* **EXERCISE**
Repeat the entries below exactly. Drop the pictures.

* **SOURCE DATA**
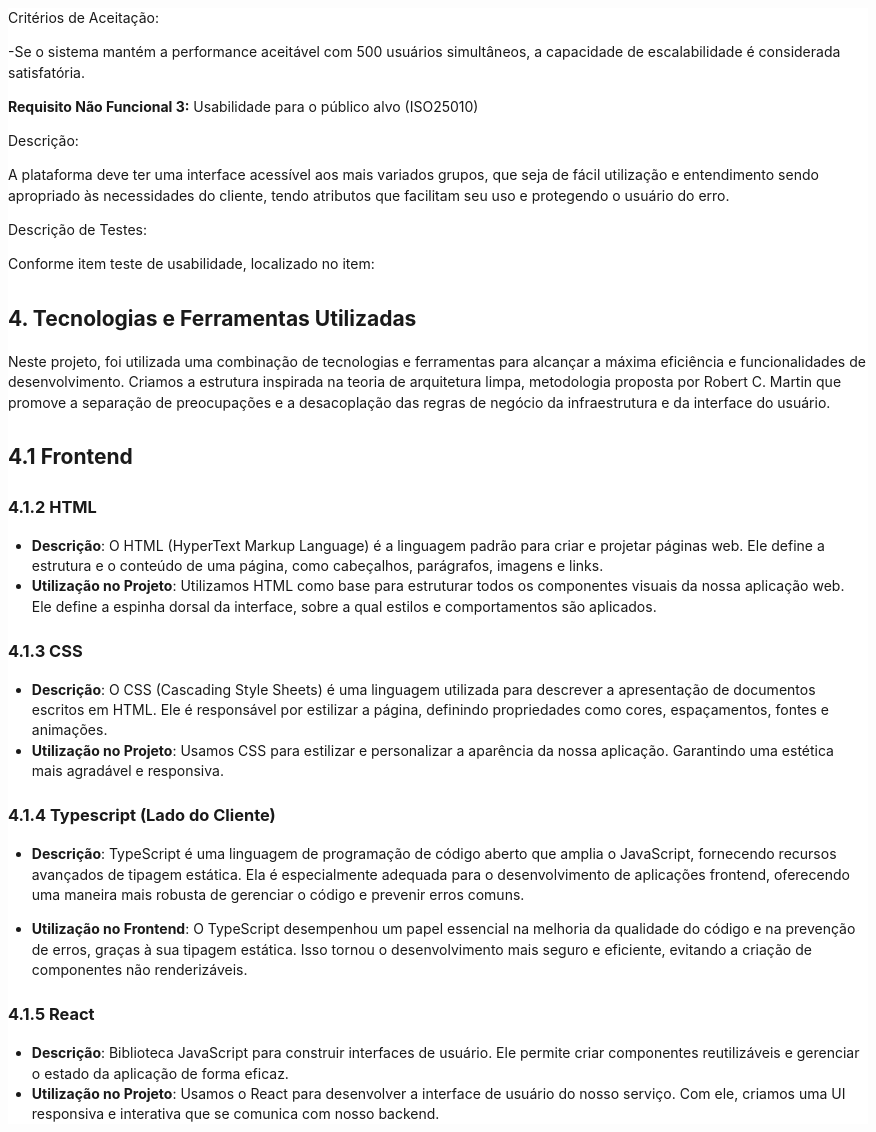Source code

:Critérios de Aceitação:

-Se o sistema mantém a performance aceitável com 500 usuários simultâneos, a capacidade de escalabilidade é considerada satisfatória.

**Requisito Não Funcional 3:** Usabilidade para o público alvo (ISO25010) 

Descrição: 

A plataforma deve ter uma interface acessível aos mais variados grupos, que seja de fácil utilização e entendimento sendo apropriado às necessidades do cliente, tendo atributos que facilitam seu uso e protegendo o usuário do erro.

Descrição de Testes: 

Conforme item teste de usabilidade, localizado no item: 

## 4. Tecnologias e Ferramentas Utilizadas
Neste projeto, foi utilizada uma combinação de tecnologias e ferramentas para alcançar a máxima eficiência e funcionalidades de desenvolvimento. Criamos a estrutura inspirada na teoria de arquitetura limpa, metodologia proposta por Robert C. Martin que promove a separação de preocupações e a desacoplação das regras de negócio da infraestrutura e da interface do usuário.

## 4.1 Frontend

### 4.1.2 HTML
- **Descrição**: O HTML (HyperText Markup Language) é a linguagem padrão para criar e projetar páginas web. Ele define a estrutura e o conteúdo de uma página, como cabeçalhos, parágrafos, imagens e links.
- **Utilização no Projeto**: Utilizamos HTML como base para estruturar todos os componentes visuais da nossa aplicação web. Ele define a espinha dorsal da interface, sobre a qual estilos e comportamentos são aplicados.

### 4.1.3 CSS
- **Descrição**: O CSS (Cascading Style Sheets) é uma linguagem utilizada para descrever a apresentação de documentos escritos em HTML. Ele é responsável por estilizar a página, definindo propriedades como cores, espaçamentos, fontes e animações.
- **Utilização no Projeto**: Usamos CSS para estilizar e personalizar a aparência da nossa aplicação. Garantindo uma estética mais agradável e responsiva.
### 4.1.4 Typescript (Lado do Cliente)
- **Descrição**: TypeScript é uma linguagem de programação de código aberto que amplia o JavaScript, fornecendo recursos avançados de tipagem estática. Ela é especialmente adequada para o desenvolvimento de aplicações frontend, oferecendo uma maneira mais robusta de gerenciar o código e prevenir erros comuns.

- **Utilização no Frontend**: O TypeScript desempenhou um papel essencial na melhoria da qualidade do código e na prevenção de erros, graças à sua tipagem estática. Isso tornou o desenvolvimento mais seguro e eficiente, evitando a criação de componentes não renderizáveis.

### 4.1.5 React
- **Descrição**: Biblioteca JavaScript para construir interfaces de usuário. Ele permite criar componentes reutilizáveis e gerenciar o estado da aplicação de forma eficaz.
- **Utilização no Projeto**: Usamos o React para desenvolver a interface de usuário do nosso serviço. Com ele, criamos uma UI responsiva e interativa que se comunica com nosso backend.
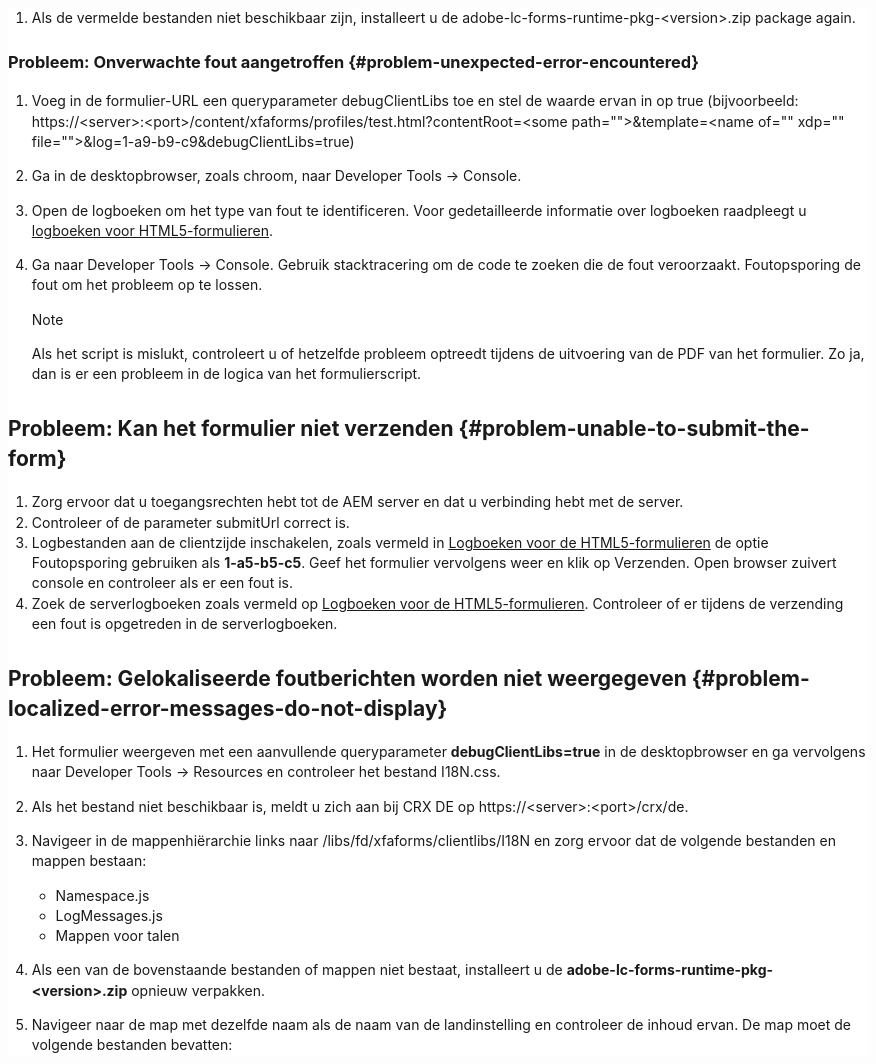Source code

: 1. Als de vermelde bestanden niet beschikbaar zijn, installeert u de adobe-lc-forms-runtime-pkg-&lt;version>.zip package again.

### Probleem: Onverwachte fout aangetroffen {#problem-unexpected-error-encountered}

1. Voeg in de formulier-URL een queryparameter debugClientLibs toe en stel de waarde ervan in op true (bijvoorbeeld: https://&lt;server>:&lt;port>/content/xfaforms/profiles/test.html?contentRoot=&lt;some path=&quot;&quot;>&amp;template=&lt;name of=&quot;&quot; xdp=&quot;&quot; file=&quot;&quot;>&amp;log=1-a9-b9-c9&amp;debugClientLibs=true)
1. Ga in de desktopbrowser, zoals chroom, naar Developer Tools -> Console.
1. Open de logboeken om het type van fout te identificeren. Voor gedetailleerde informatie over logboeken raadpleegt u [logboeken voor HTML5-formulieren](/help/forms/using/enable-logs.md).
1. Ga naar Developer Tools -> Console. Gebruik stacktracering om de code te zoeken die de fout veroorzaakt. Foutopsporing de fout om het probleem op te lossen.

   >[!NOTE]
   >
   >Als het script is mislukt, controleert u of hetzelfde probleem optreedt tijdens de uitvoering van de PDF van het formulier. Zo ja, dan is er een probleem in de logica van het formulierscript.

## Probleem: Kan het formulier niet verzenden {#problem-unable-to-submit-the-form}

1. Zorg ervoor dat u toegangsrechten hebt tot de AEM server en dat u verbinding hebt met de server.
1. Controleer of de parameter submitUrl correct is.
1. Logbestanden aan de clientzijde inschakelen, zoals vermeld in [Logboeken voor de HTML5-formulieren](/help/forms/using/enable-logs.md) de optie Foutopsporing gebruiken als **1-a5-b5-c5**. Geef het formulier vervolgens weer en klik op Verzenden. Open browser zuivert console en controleer als er een fout is.
1. Zoek de serverlogboeken zoals vermeld op [Logboeken voor de HTML5-formulieren](/help/forms/using/enable-logs.md). Controleer of er tijdens de verzending een fout is opgetreden in de serverlogboeken.

## Probleem: Gelokaliseerde foutberichten worden niet weergegeven {#problem-localized-error-messages-do-not-display}

1. Het formulier weergeven met een aanvullende queryparameter **debugClientLibs=true** in de desktopbrowser en ga vervolgens naar Developer Tools -> Resources en controleer het bestand I18N.css.
1. Als het bestand niet beschikbaar is, meldt u zich aan bij CRX DE op https://&lt;server>:&lt;port>/crx/de.
1. Navigeer in de mappenhiërarchie links naar /libs/fd/xfaforms/clientlibs/I18N en zorg ervoor dat de volgende bestanden en mappen bestaan:

   * Namespace.js
   * LogMessages.js
   * Mappen voor talen

1. Als een van de bovenstaande bestanden of mappen niet bestaat, installeert u de **adobe-lc-forms-runtime-pkg-&lt;version>.zip** opnieuw verpakken.
1. Navigeer naar de map met dezelfde naam als de naam van de landinstelling en controleer de inhoud ervan. De map moet de volgende bestanden bevatten:
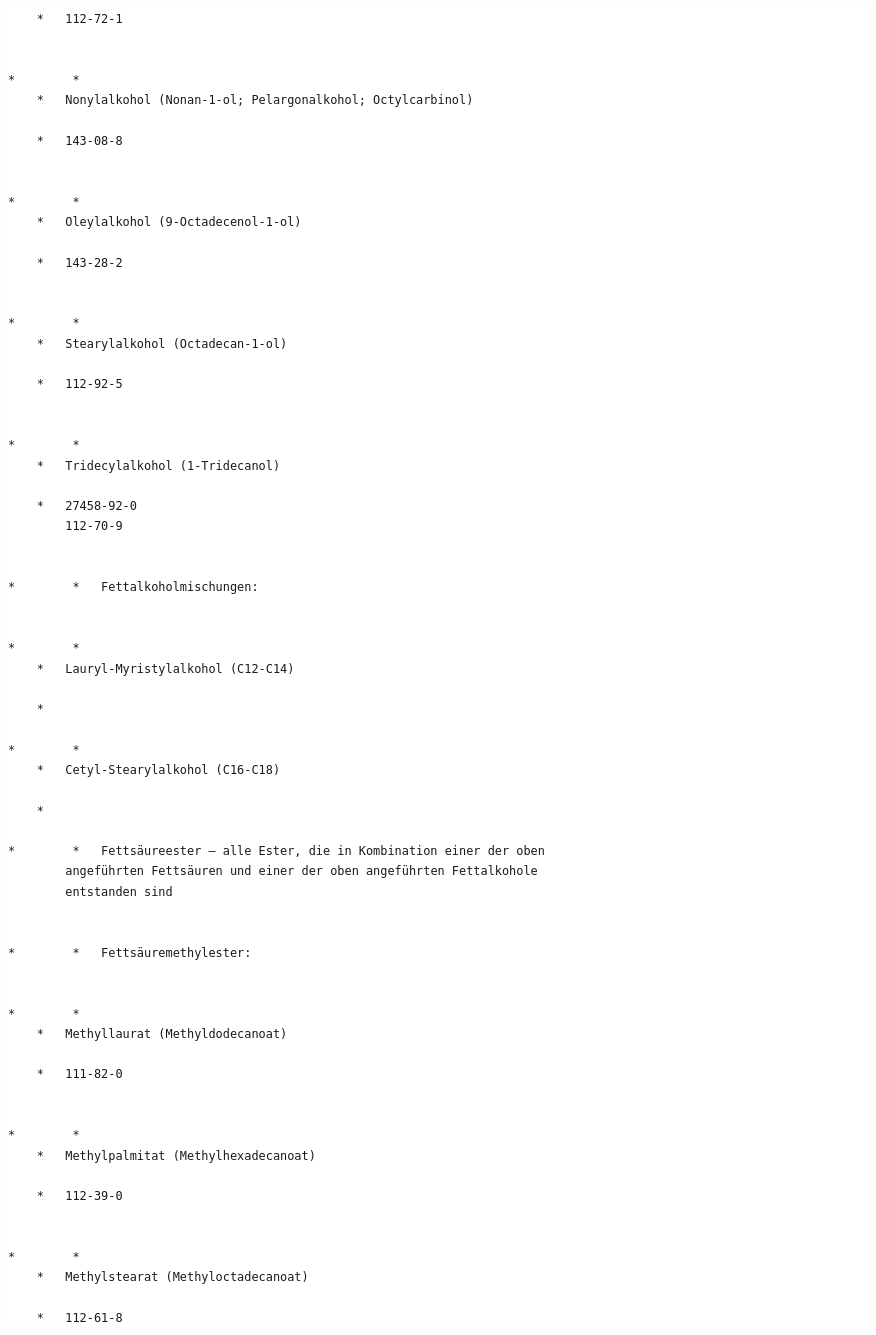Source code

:         *   112-72-1


    *        *
        *   Nonylalkohol (Nonan-1-ol; Pelargonalkohol; Octylcarbinol)

        *   143-08-8


    *        *
        *   Oleylalkohol (9-Octadecenol-1-ol)

        *   143-28-2


    *        *
        *   Stearylalkohol (Octadecan-1-ol)

        *   112-92-5


    *        *
        *   Tridecylalkohol (1-Tridecanol)

        *   27458-92-0
            112-70-9


    *        *   Fettalkoholmischungen:


    *        *
        *   Lauryl-Myristylalkohol (C12-C14)

        *

    *        *
        *   Cetyl-Stearylalkohol (C16-C18)

        *

    *        *   Fettsäureester – alle Ester, die in Kombination einer der oben
            angeführten Fettsäuren und einer der oben angeführten Fettalkohole
            entstanden sind


    *        *   Fettsäuremethylester:


    *        *
        *   Methyllaurat (Methyldodecanoat)

        *   111-82-0


    *        *
        *   Methylpalmitat (Methylhexadecanoat)

        *   112-39-0


    *        *
        *   Methylstearat (Methyloctadecanoat)

        *   112-61-8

* **WRITTEN RESPONSE**
Source code

:Critérios de Aceitação:

-Se o sistema mantém a performance aceitável com 500 usuários simultâneos, a capacidade de escalabilidade é considerada satisfatória.

**Requisito Não Funcional 3:** Usabilidade para o público alvo (ISO25010) 

Descrição: 

A plataforma deve ter uma interface acessível aos mais variados grupos, que seja de fácil utilização e entendimento sendo apropriado às necessidades do cliente, tendo atributos que facilitam seu uso e protegendo o usuário do erro.

Descrição de Testes: 

Conforme item teste de usabilidade, localizado no item: 

## 4. Tecnologias e Ferramentas Utilizadas
Neste projeto, foi utilizada uma combinação de tecnologias e ferramentas para alcançar a máxima eficiência e funcionalidades de desenvolvimento. Criamos a estrutura inspirada na teoria de arquitetura limpa, metodologia proposta por Robert C. Martin que promove a separação de preocupações e a desacoplação das regras de negócio da infraestrutura e da interface do usuário.

## 4.1 Frontend

### 4.1.2 HTML
- **Descrição**: O HTML (HyperText Markup Language) é a linguagem padrão para criar e projetar páginas web. Ele define a estrutura e o conteúdo de uma página, como cabeçalhos, parágrafos, imagens e links.
- **Utilização no Projeto**: Utilizamos HTML como base para estruturar todos os componentes visuais da nossa aplicação web. Ele define a espinha dorsal da interface, sobre a qual estilos e comportamentos são aplicados.

### 4.1.3 CSS
- **Descrição**: O CSS (Cascading Style Sheets) é uma linguagem utilizada para descrever a apresentação de documentos escritos em HTML. Ele é responsável por estilizar a página, definindo propriedades como cores, espaçamentos, fontes e animações.
- **Utilização no Projeto**: Usamos CSS para estilizar e personalizar a aparência da nossa aplicação. Garantindo uma estética mais agradável e responsiva.
### 4.1.4 Typescript (Lado do Cliente)
- **Descrição**: TypeScript é uma linguagem de programação de código aberto que amplia o JavaScript, fornecendo recursos avançados de tipagem estática. Ela é especialmente adequada para o desenvolvimento de aplicações frontend, oferecendo uma maneira mais robusta de gerenciar o código e prevenir erros comuns.

- **Utilização no Frontend**: O TypeScript desempenhou um papel essencial na melhoria da qualidade do código e na prevenção de erros, graças à sua tipagem estática. Isso tornou o desenvolvimento mais seguro e eficiente, evitando a criação de componentes não renderizáveis.

### 4.1.5 React
- **Descrição**: Biblioteca JavaScript para construir interfaces de usuário. Ele permite criar componentes reutilizáveis e gerenciar o estado da aplicação de forma eficaz.
- **Utilização no Projeto**: Usamos o React para desenvolver a interface de usuário do nosso serviço. Com ele, criamos uma UI responsiva e interativa que se comunica com nosso backend.
Source code

: 1. Als de vermelde bestanden niet beschikbaar zijn, installeert u de adobe-lc-forms-runtime-pkg-&lt;version>.zip package again.

### Probleem: Onverwachte fout aangetroffen {#problem-unexpected-error-encountered}

1. Voeg in de formulier-URL een queryparameter debugClientLibs toe en stel de waarde ervan in op true (bijvoorbeeld: https://&lt;server>:&lt;port>/content/xfaforms/profiles/test.html?contentRoot=&lt;some path=&quot;&quot;>&amp;template=&lt;name of=&quot;&quot; xdp=&quot;&quot; file=&quot;&quot;>&amp;log=1-a9-b9-c9&amp;debugClientLibs=true)
1. Ga in de desktopbrowser, zoals chroom, naar Developer Tools -> Console.
1. Open de logboeken om het type van fout te identificeren. Voor gedetailleerde informatie over logboeken raadpleegt u [logboeken voor HTML5-formulieren](/help/forms/using/enable-logs.md).
1. Ga naar Developer Tools -> Console. Gebruik stacktracering om de code te zoeken die de fout veroorzaakt. Foutopsporing de fout om het probleem op te lossen.

   >[!NOTE]
   >
   >Als het script is mislukt, controleert u of hetzelfde probleem optreedt tijdens de uitvoering van de PDF van het formulier. Zo ja, dan is er een probleem in de logica van het formulierscript.

## Probleem: Kan het formulier niet verzenden {#problem-unable-to-submit-the-form}

1. Zorg ervoor dat u toegangsrechten hebt tot de AEM server en dat u verbinding hebt met de server.
1. Controleer of de parameter submitUrl correct is.
1. Logbestanden aan de clientzijde inschakelen, zoals vermeld in [Logboeken voor de HTML5-formulieren](/help/forms/using/enable-logs.md) de optie Foutopsporing gebruiken als **1-a5-b5-c5**. Geef het formulier vervolgens weer en klik op Verzenden. Open browser zuivert console en controleer als er een fout is.
1. Zoek de serverlogboeken zoals vermeld op [Logboeken voor de HTML5-formulieren](/help/forms/using/enable-logs.md). Controleer of er tijdens de verzending een fout is opgetreden in de serverlogboeken.

## Probleem: Gelokaliseerde foutberichten worden niet weergegeven {#problem-localized-error-messages-do-not-display}

1. Het formulier weergeven met een aanvullende queryparameter **debugClientLibs=true** in de desktopbrowser en ga vervolgens naar Developer Tools -> Resources en controleer het bestand I18N.css.
1. Als het bestand niet beschikbaar is, meldt u zich aan bij CRX DE op https://&lt;server>:&lt;port>/crx/de.
1. Navigeer in de mappenhiërarchie links naar /libs/fd/xfaforms/clientlibs/I18N en zorg ervoor dat de volgende bestanden en mappen bestaan:

   * Namespace.js
   * LogMessages.js
   * Mappen voor talen

1. Als een van de bovenstaande bestanden of mappen niet bestaat, installeert u de **adobe-lc-forms-runtime-pkg-&lt;version>.zip** opnieuw verpakken.
1. Navigeer naar de map met dezelfde naam als de naam van de landinstelling en controleer de inhoud ervan. De map moet de volgende bestanden bevatten:
Source code

:         *   112-72-1


    *        *
        *   Nonylalkohol (Nonan-1-ol; Pelargonalkohol; Octylcarbinol)

        *   143-08-8


    *        *
        *   Oleylalkohol (9-Octadecenol-1-ol)

        *   143-28-2


    *        *
        *   Stearylalkohol (Octadecan-1-ol)

        *   112-92-5


    *        *
        *   Tridecylalkohol (1-Tridecanol)

        *   27458-92-0
            112-70-9


    *        *   Fettalkoholmischungen:


    *        *
        *   Lauryl-Myristylalkohol (C12-C14)

        *

    *        *
        *   Cetyl-Stearylalkohol (C16-C18)

        *

    *        *   Fettsäureester – alle Ester, die in Kombination einer der oben
            angeführten Fettsäuren und einer der oben angeführten Fettalkohole
            entstanden sind


    *        *   Fettsäuremethylester:


    *        *
        *   Methyllaurat (Methyldodecanoat)

        *   111-82-0


    *        *
        *   Methylpalmitat (Methylhexadecanoat)

        *   112-39-0


    *        *
        *   Methylstearat (Methyloctadecanoat)

        *   112-61-8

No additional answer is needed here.